Bolton's most interesting poems today, however, are those which reveal her awareness of injustice and her hatred of oppression. A number of poems touch on the need for political freedom; and she created many pathetic portraits of the poverty-stricken, especially children. She argued against capital punishment in "The Doomed Anarchists" and praised those such as Martin Luther who have had the courage to defy received opinion.

Her most frequent tones are indignation (in the poems of social protest), sentimentality (in narrative poems), rhapsodic praise (in poems on places and on nature), and happy idealism (in poems on pioneers and Indiana, and in those in which she predicts the future). Bolton's personal philosophy seems to have been to trust in God and live for the joy of the day but uncomplainingly accept life's disappointments ("When It Rains, Let It Rain"). She was also a supporter of women's rights. Her best known poem, "Paddle Your Own Canoe," argues for a sturdy independence and self-trust.

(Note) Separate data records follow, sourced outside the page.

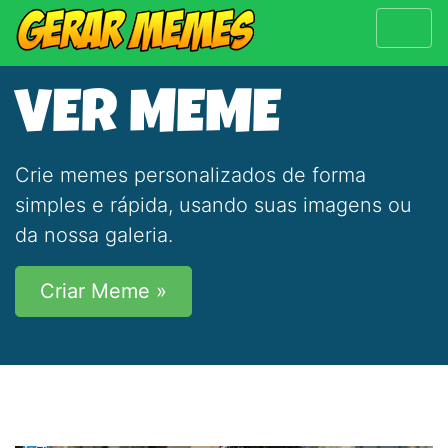
VER MEME
Crie memes personalizados de forma
simples e rápida, usando suas imagens ou
da nossa galeria.
Criar Meme »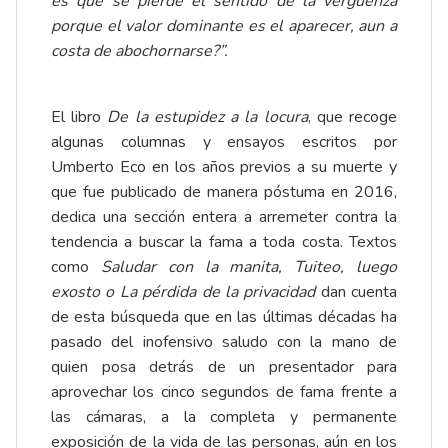
es que se pierde el sentido de la vergüenza
porque el valor dominante es el aparecer, aun a
costa de abochornarse?”.
El libro
De la estupidez a la locura
, que recoge
algunas columnas y ensayos escritos por
Umberto Eco en los años previos a su muerte y
que fue publicado de manera póstuma en 2016,
dedica una sección entera a arremeter contra la
tendencia a buscar la fama a toda costa. Textos
como
Saludar con la manita, Tuiteo, luego
exosto o La pérdida de la privacidad
dan cuenta
de esta búsqueda que en las últimas décadas ha
pasado del inofensivo saludo con la mano de
quien posa detrás de un presentador para
aprovechar los cinco segundos de fama frente a
las cámaras, a la completa y permanente
exposición de la vida de las personas, aún en los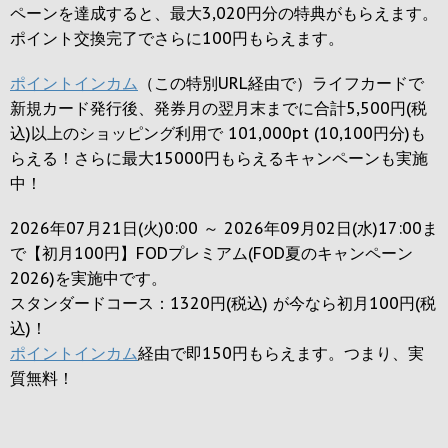
ペーンを達成すると、最大
3,020円
分の特典がもらえます。
ポイント交換完了でさらに
100円
もらえます。
ポイントインカム
（この特別URL経由で）ライフカードで
新規カード発行後、発券月の翌月末までに合計5,500円(税
込)以上のショッピング利用で 101,000pt (10,100円分)も
らえる！さらに最大15000円もらえるキャンペーンも実施
中！
2026年07月21日(火)0:00 ～ 2026年09月02日(水)17:00ま
で【初月100円】FODプレミアム(FOD夏のキャンペーン
2026)を実施中です。
スタンダードコース：1320円(税込) が今なら初月100円(税
込)！
ポイントインカム
経由で即150円もらえます。つまり、実
質無料！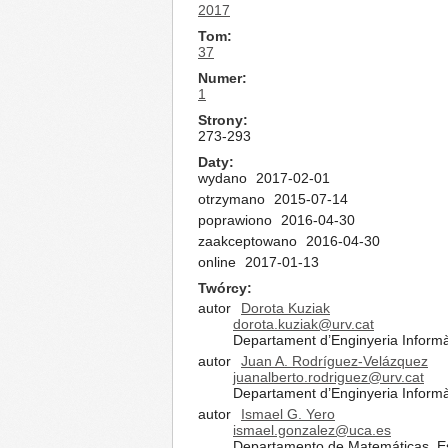
2017
Tom
37
Numer
1
Strony
273-293
Daty
wydano
2017-02-01
otrzymano
2015-07-14
poprawiono
2016-04-30
zaakceptowano
2016-04-30
online
2017-01-13
Twórcy
autor
Dorota Kuziak
dorota.kuziak@urv.cat
Departament d’Enginyeria Informàt
autor
Juan A. Rodríguez-Velázquez
juanalberto.rodriguez@urv.cat
Departament d’Enginyeria Informàt
autor
Ismael G. Yero
ismael.gonzalez@uca.es
Departamento de Matemáticas, Esc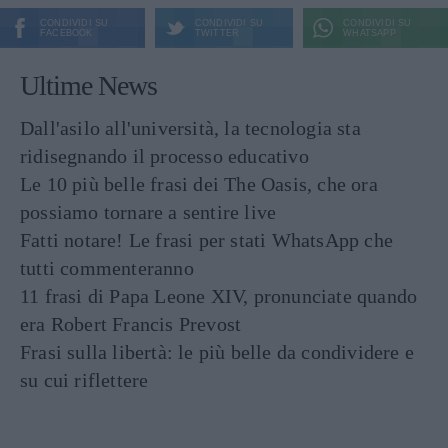
CONDIVIDI SU
CONDIVIDI SU
CONDIVIDI SU
FACEBOOK
TWITTER
WHATSAPP
Ultime News
Dall'asilo all'università, la tecnologia sta
ridisegnando il processo educativo
Le 10 più belle frasi dei The Oasis, che ora
possiamo tornare a sentire live
Fatti notare! Le frasi per stati WhatsApp che
tutti commenteranno
11 frasi di Papa Leone XIV, pronunciate quando
era Robert Francis Prevost
Frasi sulla libertà: le più belle da condividere e
su cui riflettere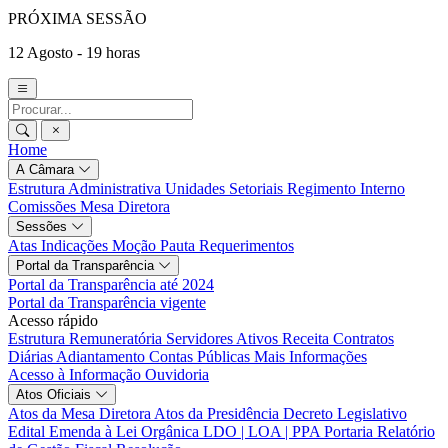
PRÓXIMA SESSÃO
12 Agosto - 19 horas
Home
A Câmara
Estrutura Administrativa
Unidades Setoriais
Regimento Interno
Comissões
Mesa Diretora
Sessões
Atas
Indicações
Moção
Pauta
Requerimentos
Portal da Transparência
Portal da Transparência até 2024
Portal da Transparência vigente
Acesso rápido
Estrutura Remuneratória
Servidores Ativos
Receita
Contratos
Diárias
Adiantamento
Contas Públicas
Mais Informações
Acesso à Informação
Ouvidoria
Atos Oficiais
Atos da Mesa Diretora
Atos da Presidência
Decreto Legislativo
Edital
Emenda à Lei Orgânica
LDO | LOA | PPA
Portaria
Relatório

In her lifetime, Bolton was much praised. Her fellow Hoosier writers Lew Wallace and James Whitcomb Riley thought highly of her work, and William Cullen Bryant included "Left on the Battlefield," a trite and extremely sentimental poem, in his selection of the 50 finest war poems ever written. In 1941, a plaque honoring her was placed in the rotunda of the Indiana capitol building. Almost completely forgotten today, in her life and work Bolton epitomized the contradictions of an intelligent and thoughtful woman of the 19th-century Midwest who was a child of the frontier and a world traveler, who managed to hold concurrently both radical and conventional ideas, and who achieved success and fame while never being considered unwomanly.

Other Works:

Poems (1865). The Life and Poems of Sarah Tittle Bolton (1880). Songs of a Life-Time (1892). Paddle Your Own Canoe and Other Poems (1897).

Bibliography:

Downing, O. I., Indiana's Poet of the Wildwood (1941). Wallace, L., "Sketch of Mrs. Sarah Tittle Bolton" in Paddle Your Own Canoe and Other Poems (1897).

Reference Works:

American Women (1897). A Critical Dictionary of English Literature and British and American Authors (1858-1871). Dictionary of American Biography. National Cyclopedia of American Biography (1892 et seq.). NAW, 1607-1950 (1971).

Other reference:

"The Life of Sarah T. Bolton" in The Life and Poems of Sarah T. Bolton (1880). Impressions of Indiana: Sarah T. Bolton. (audiocassette, 1993).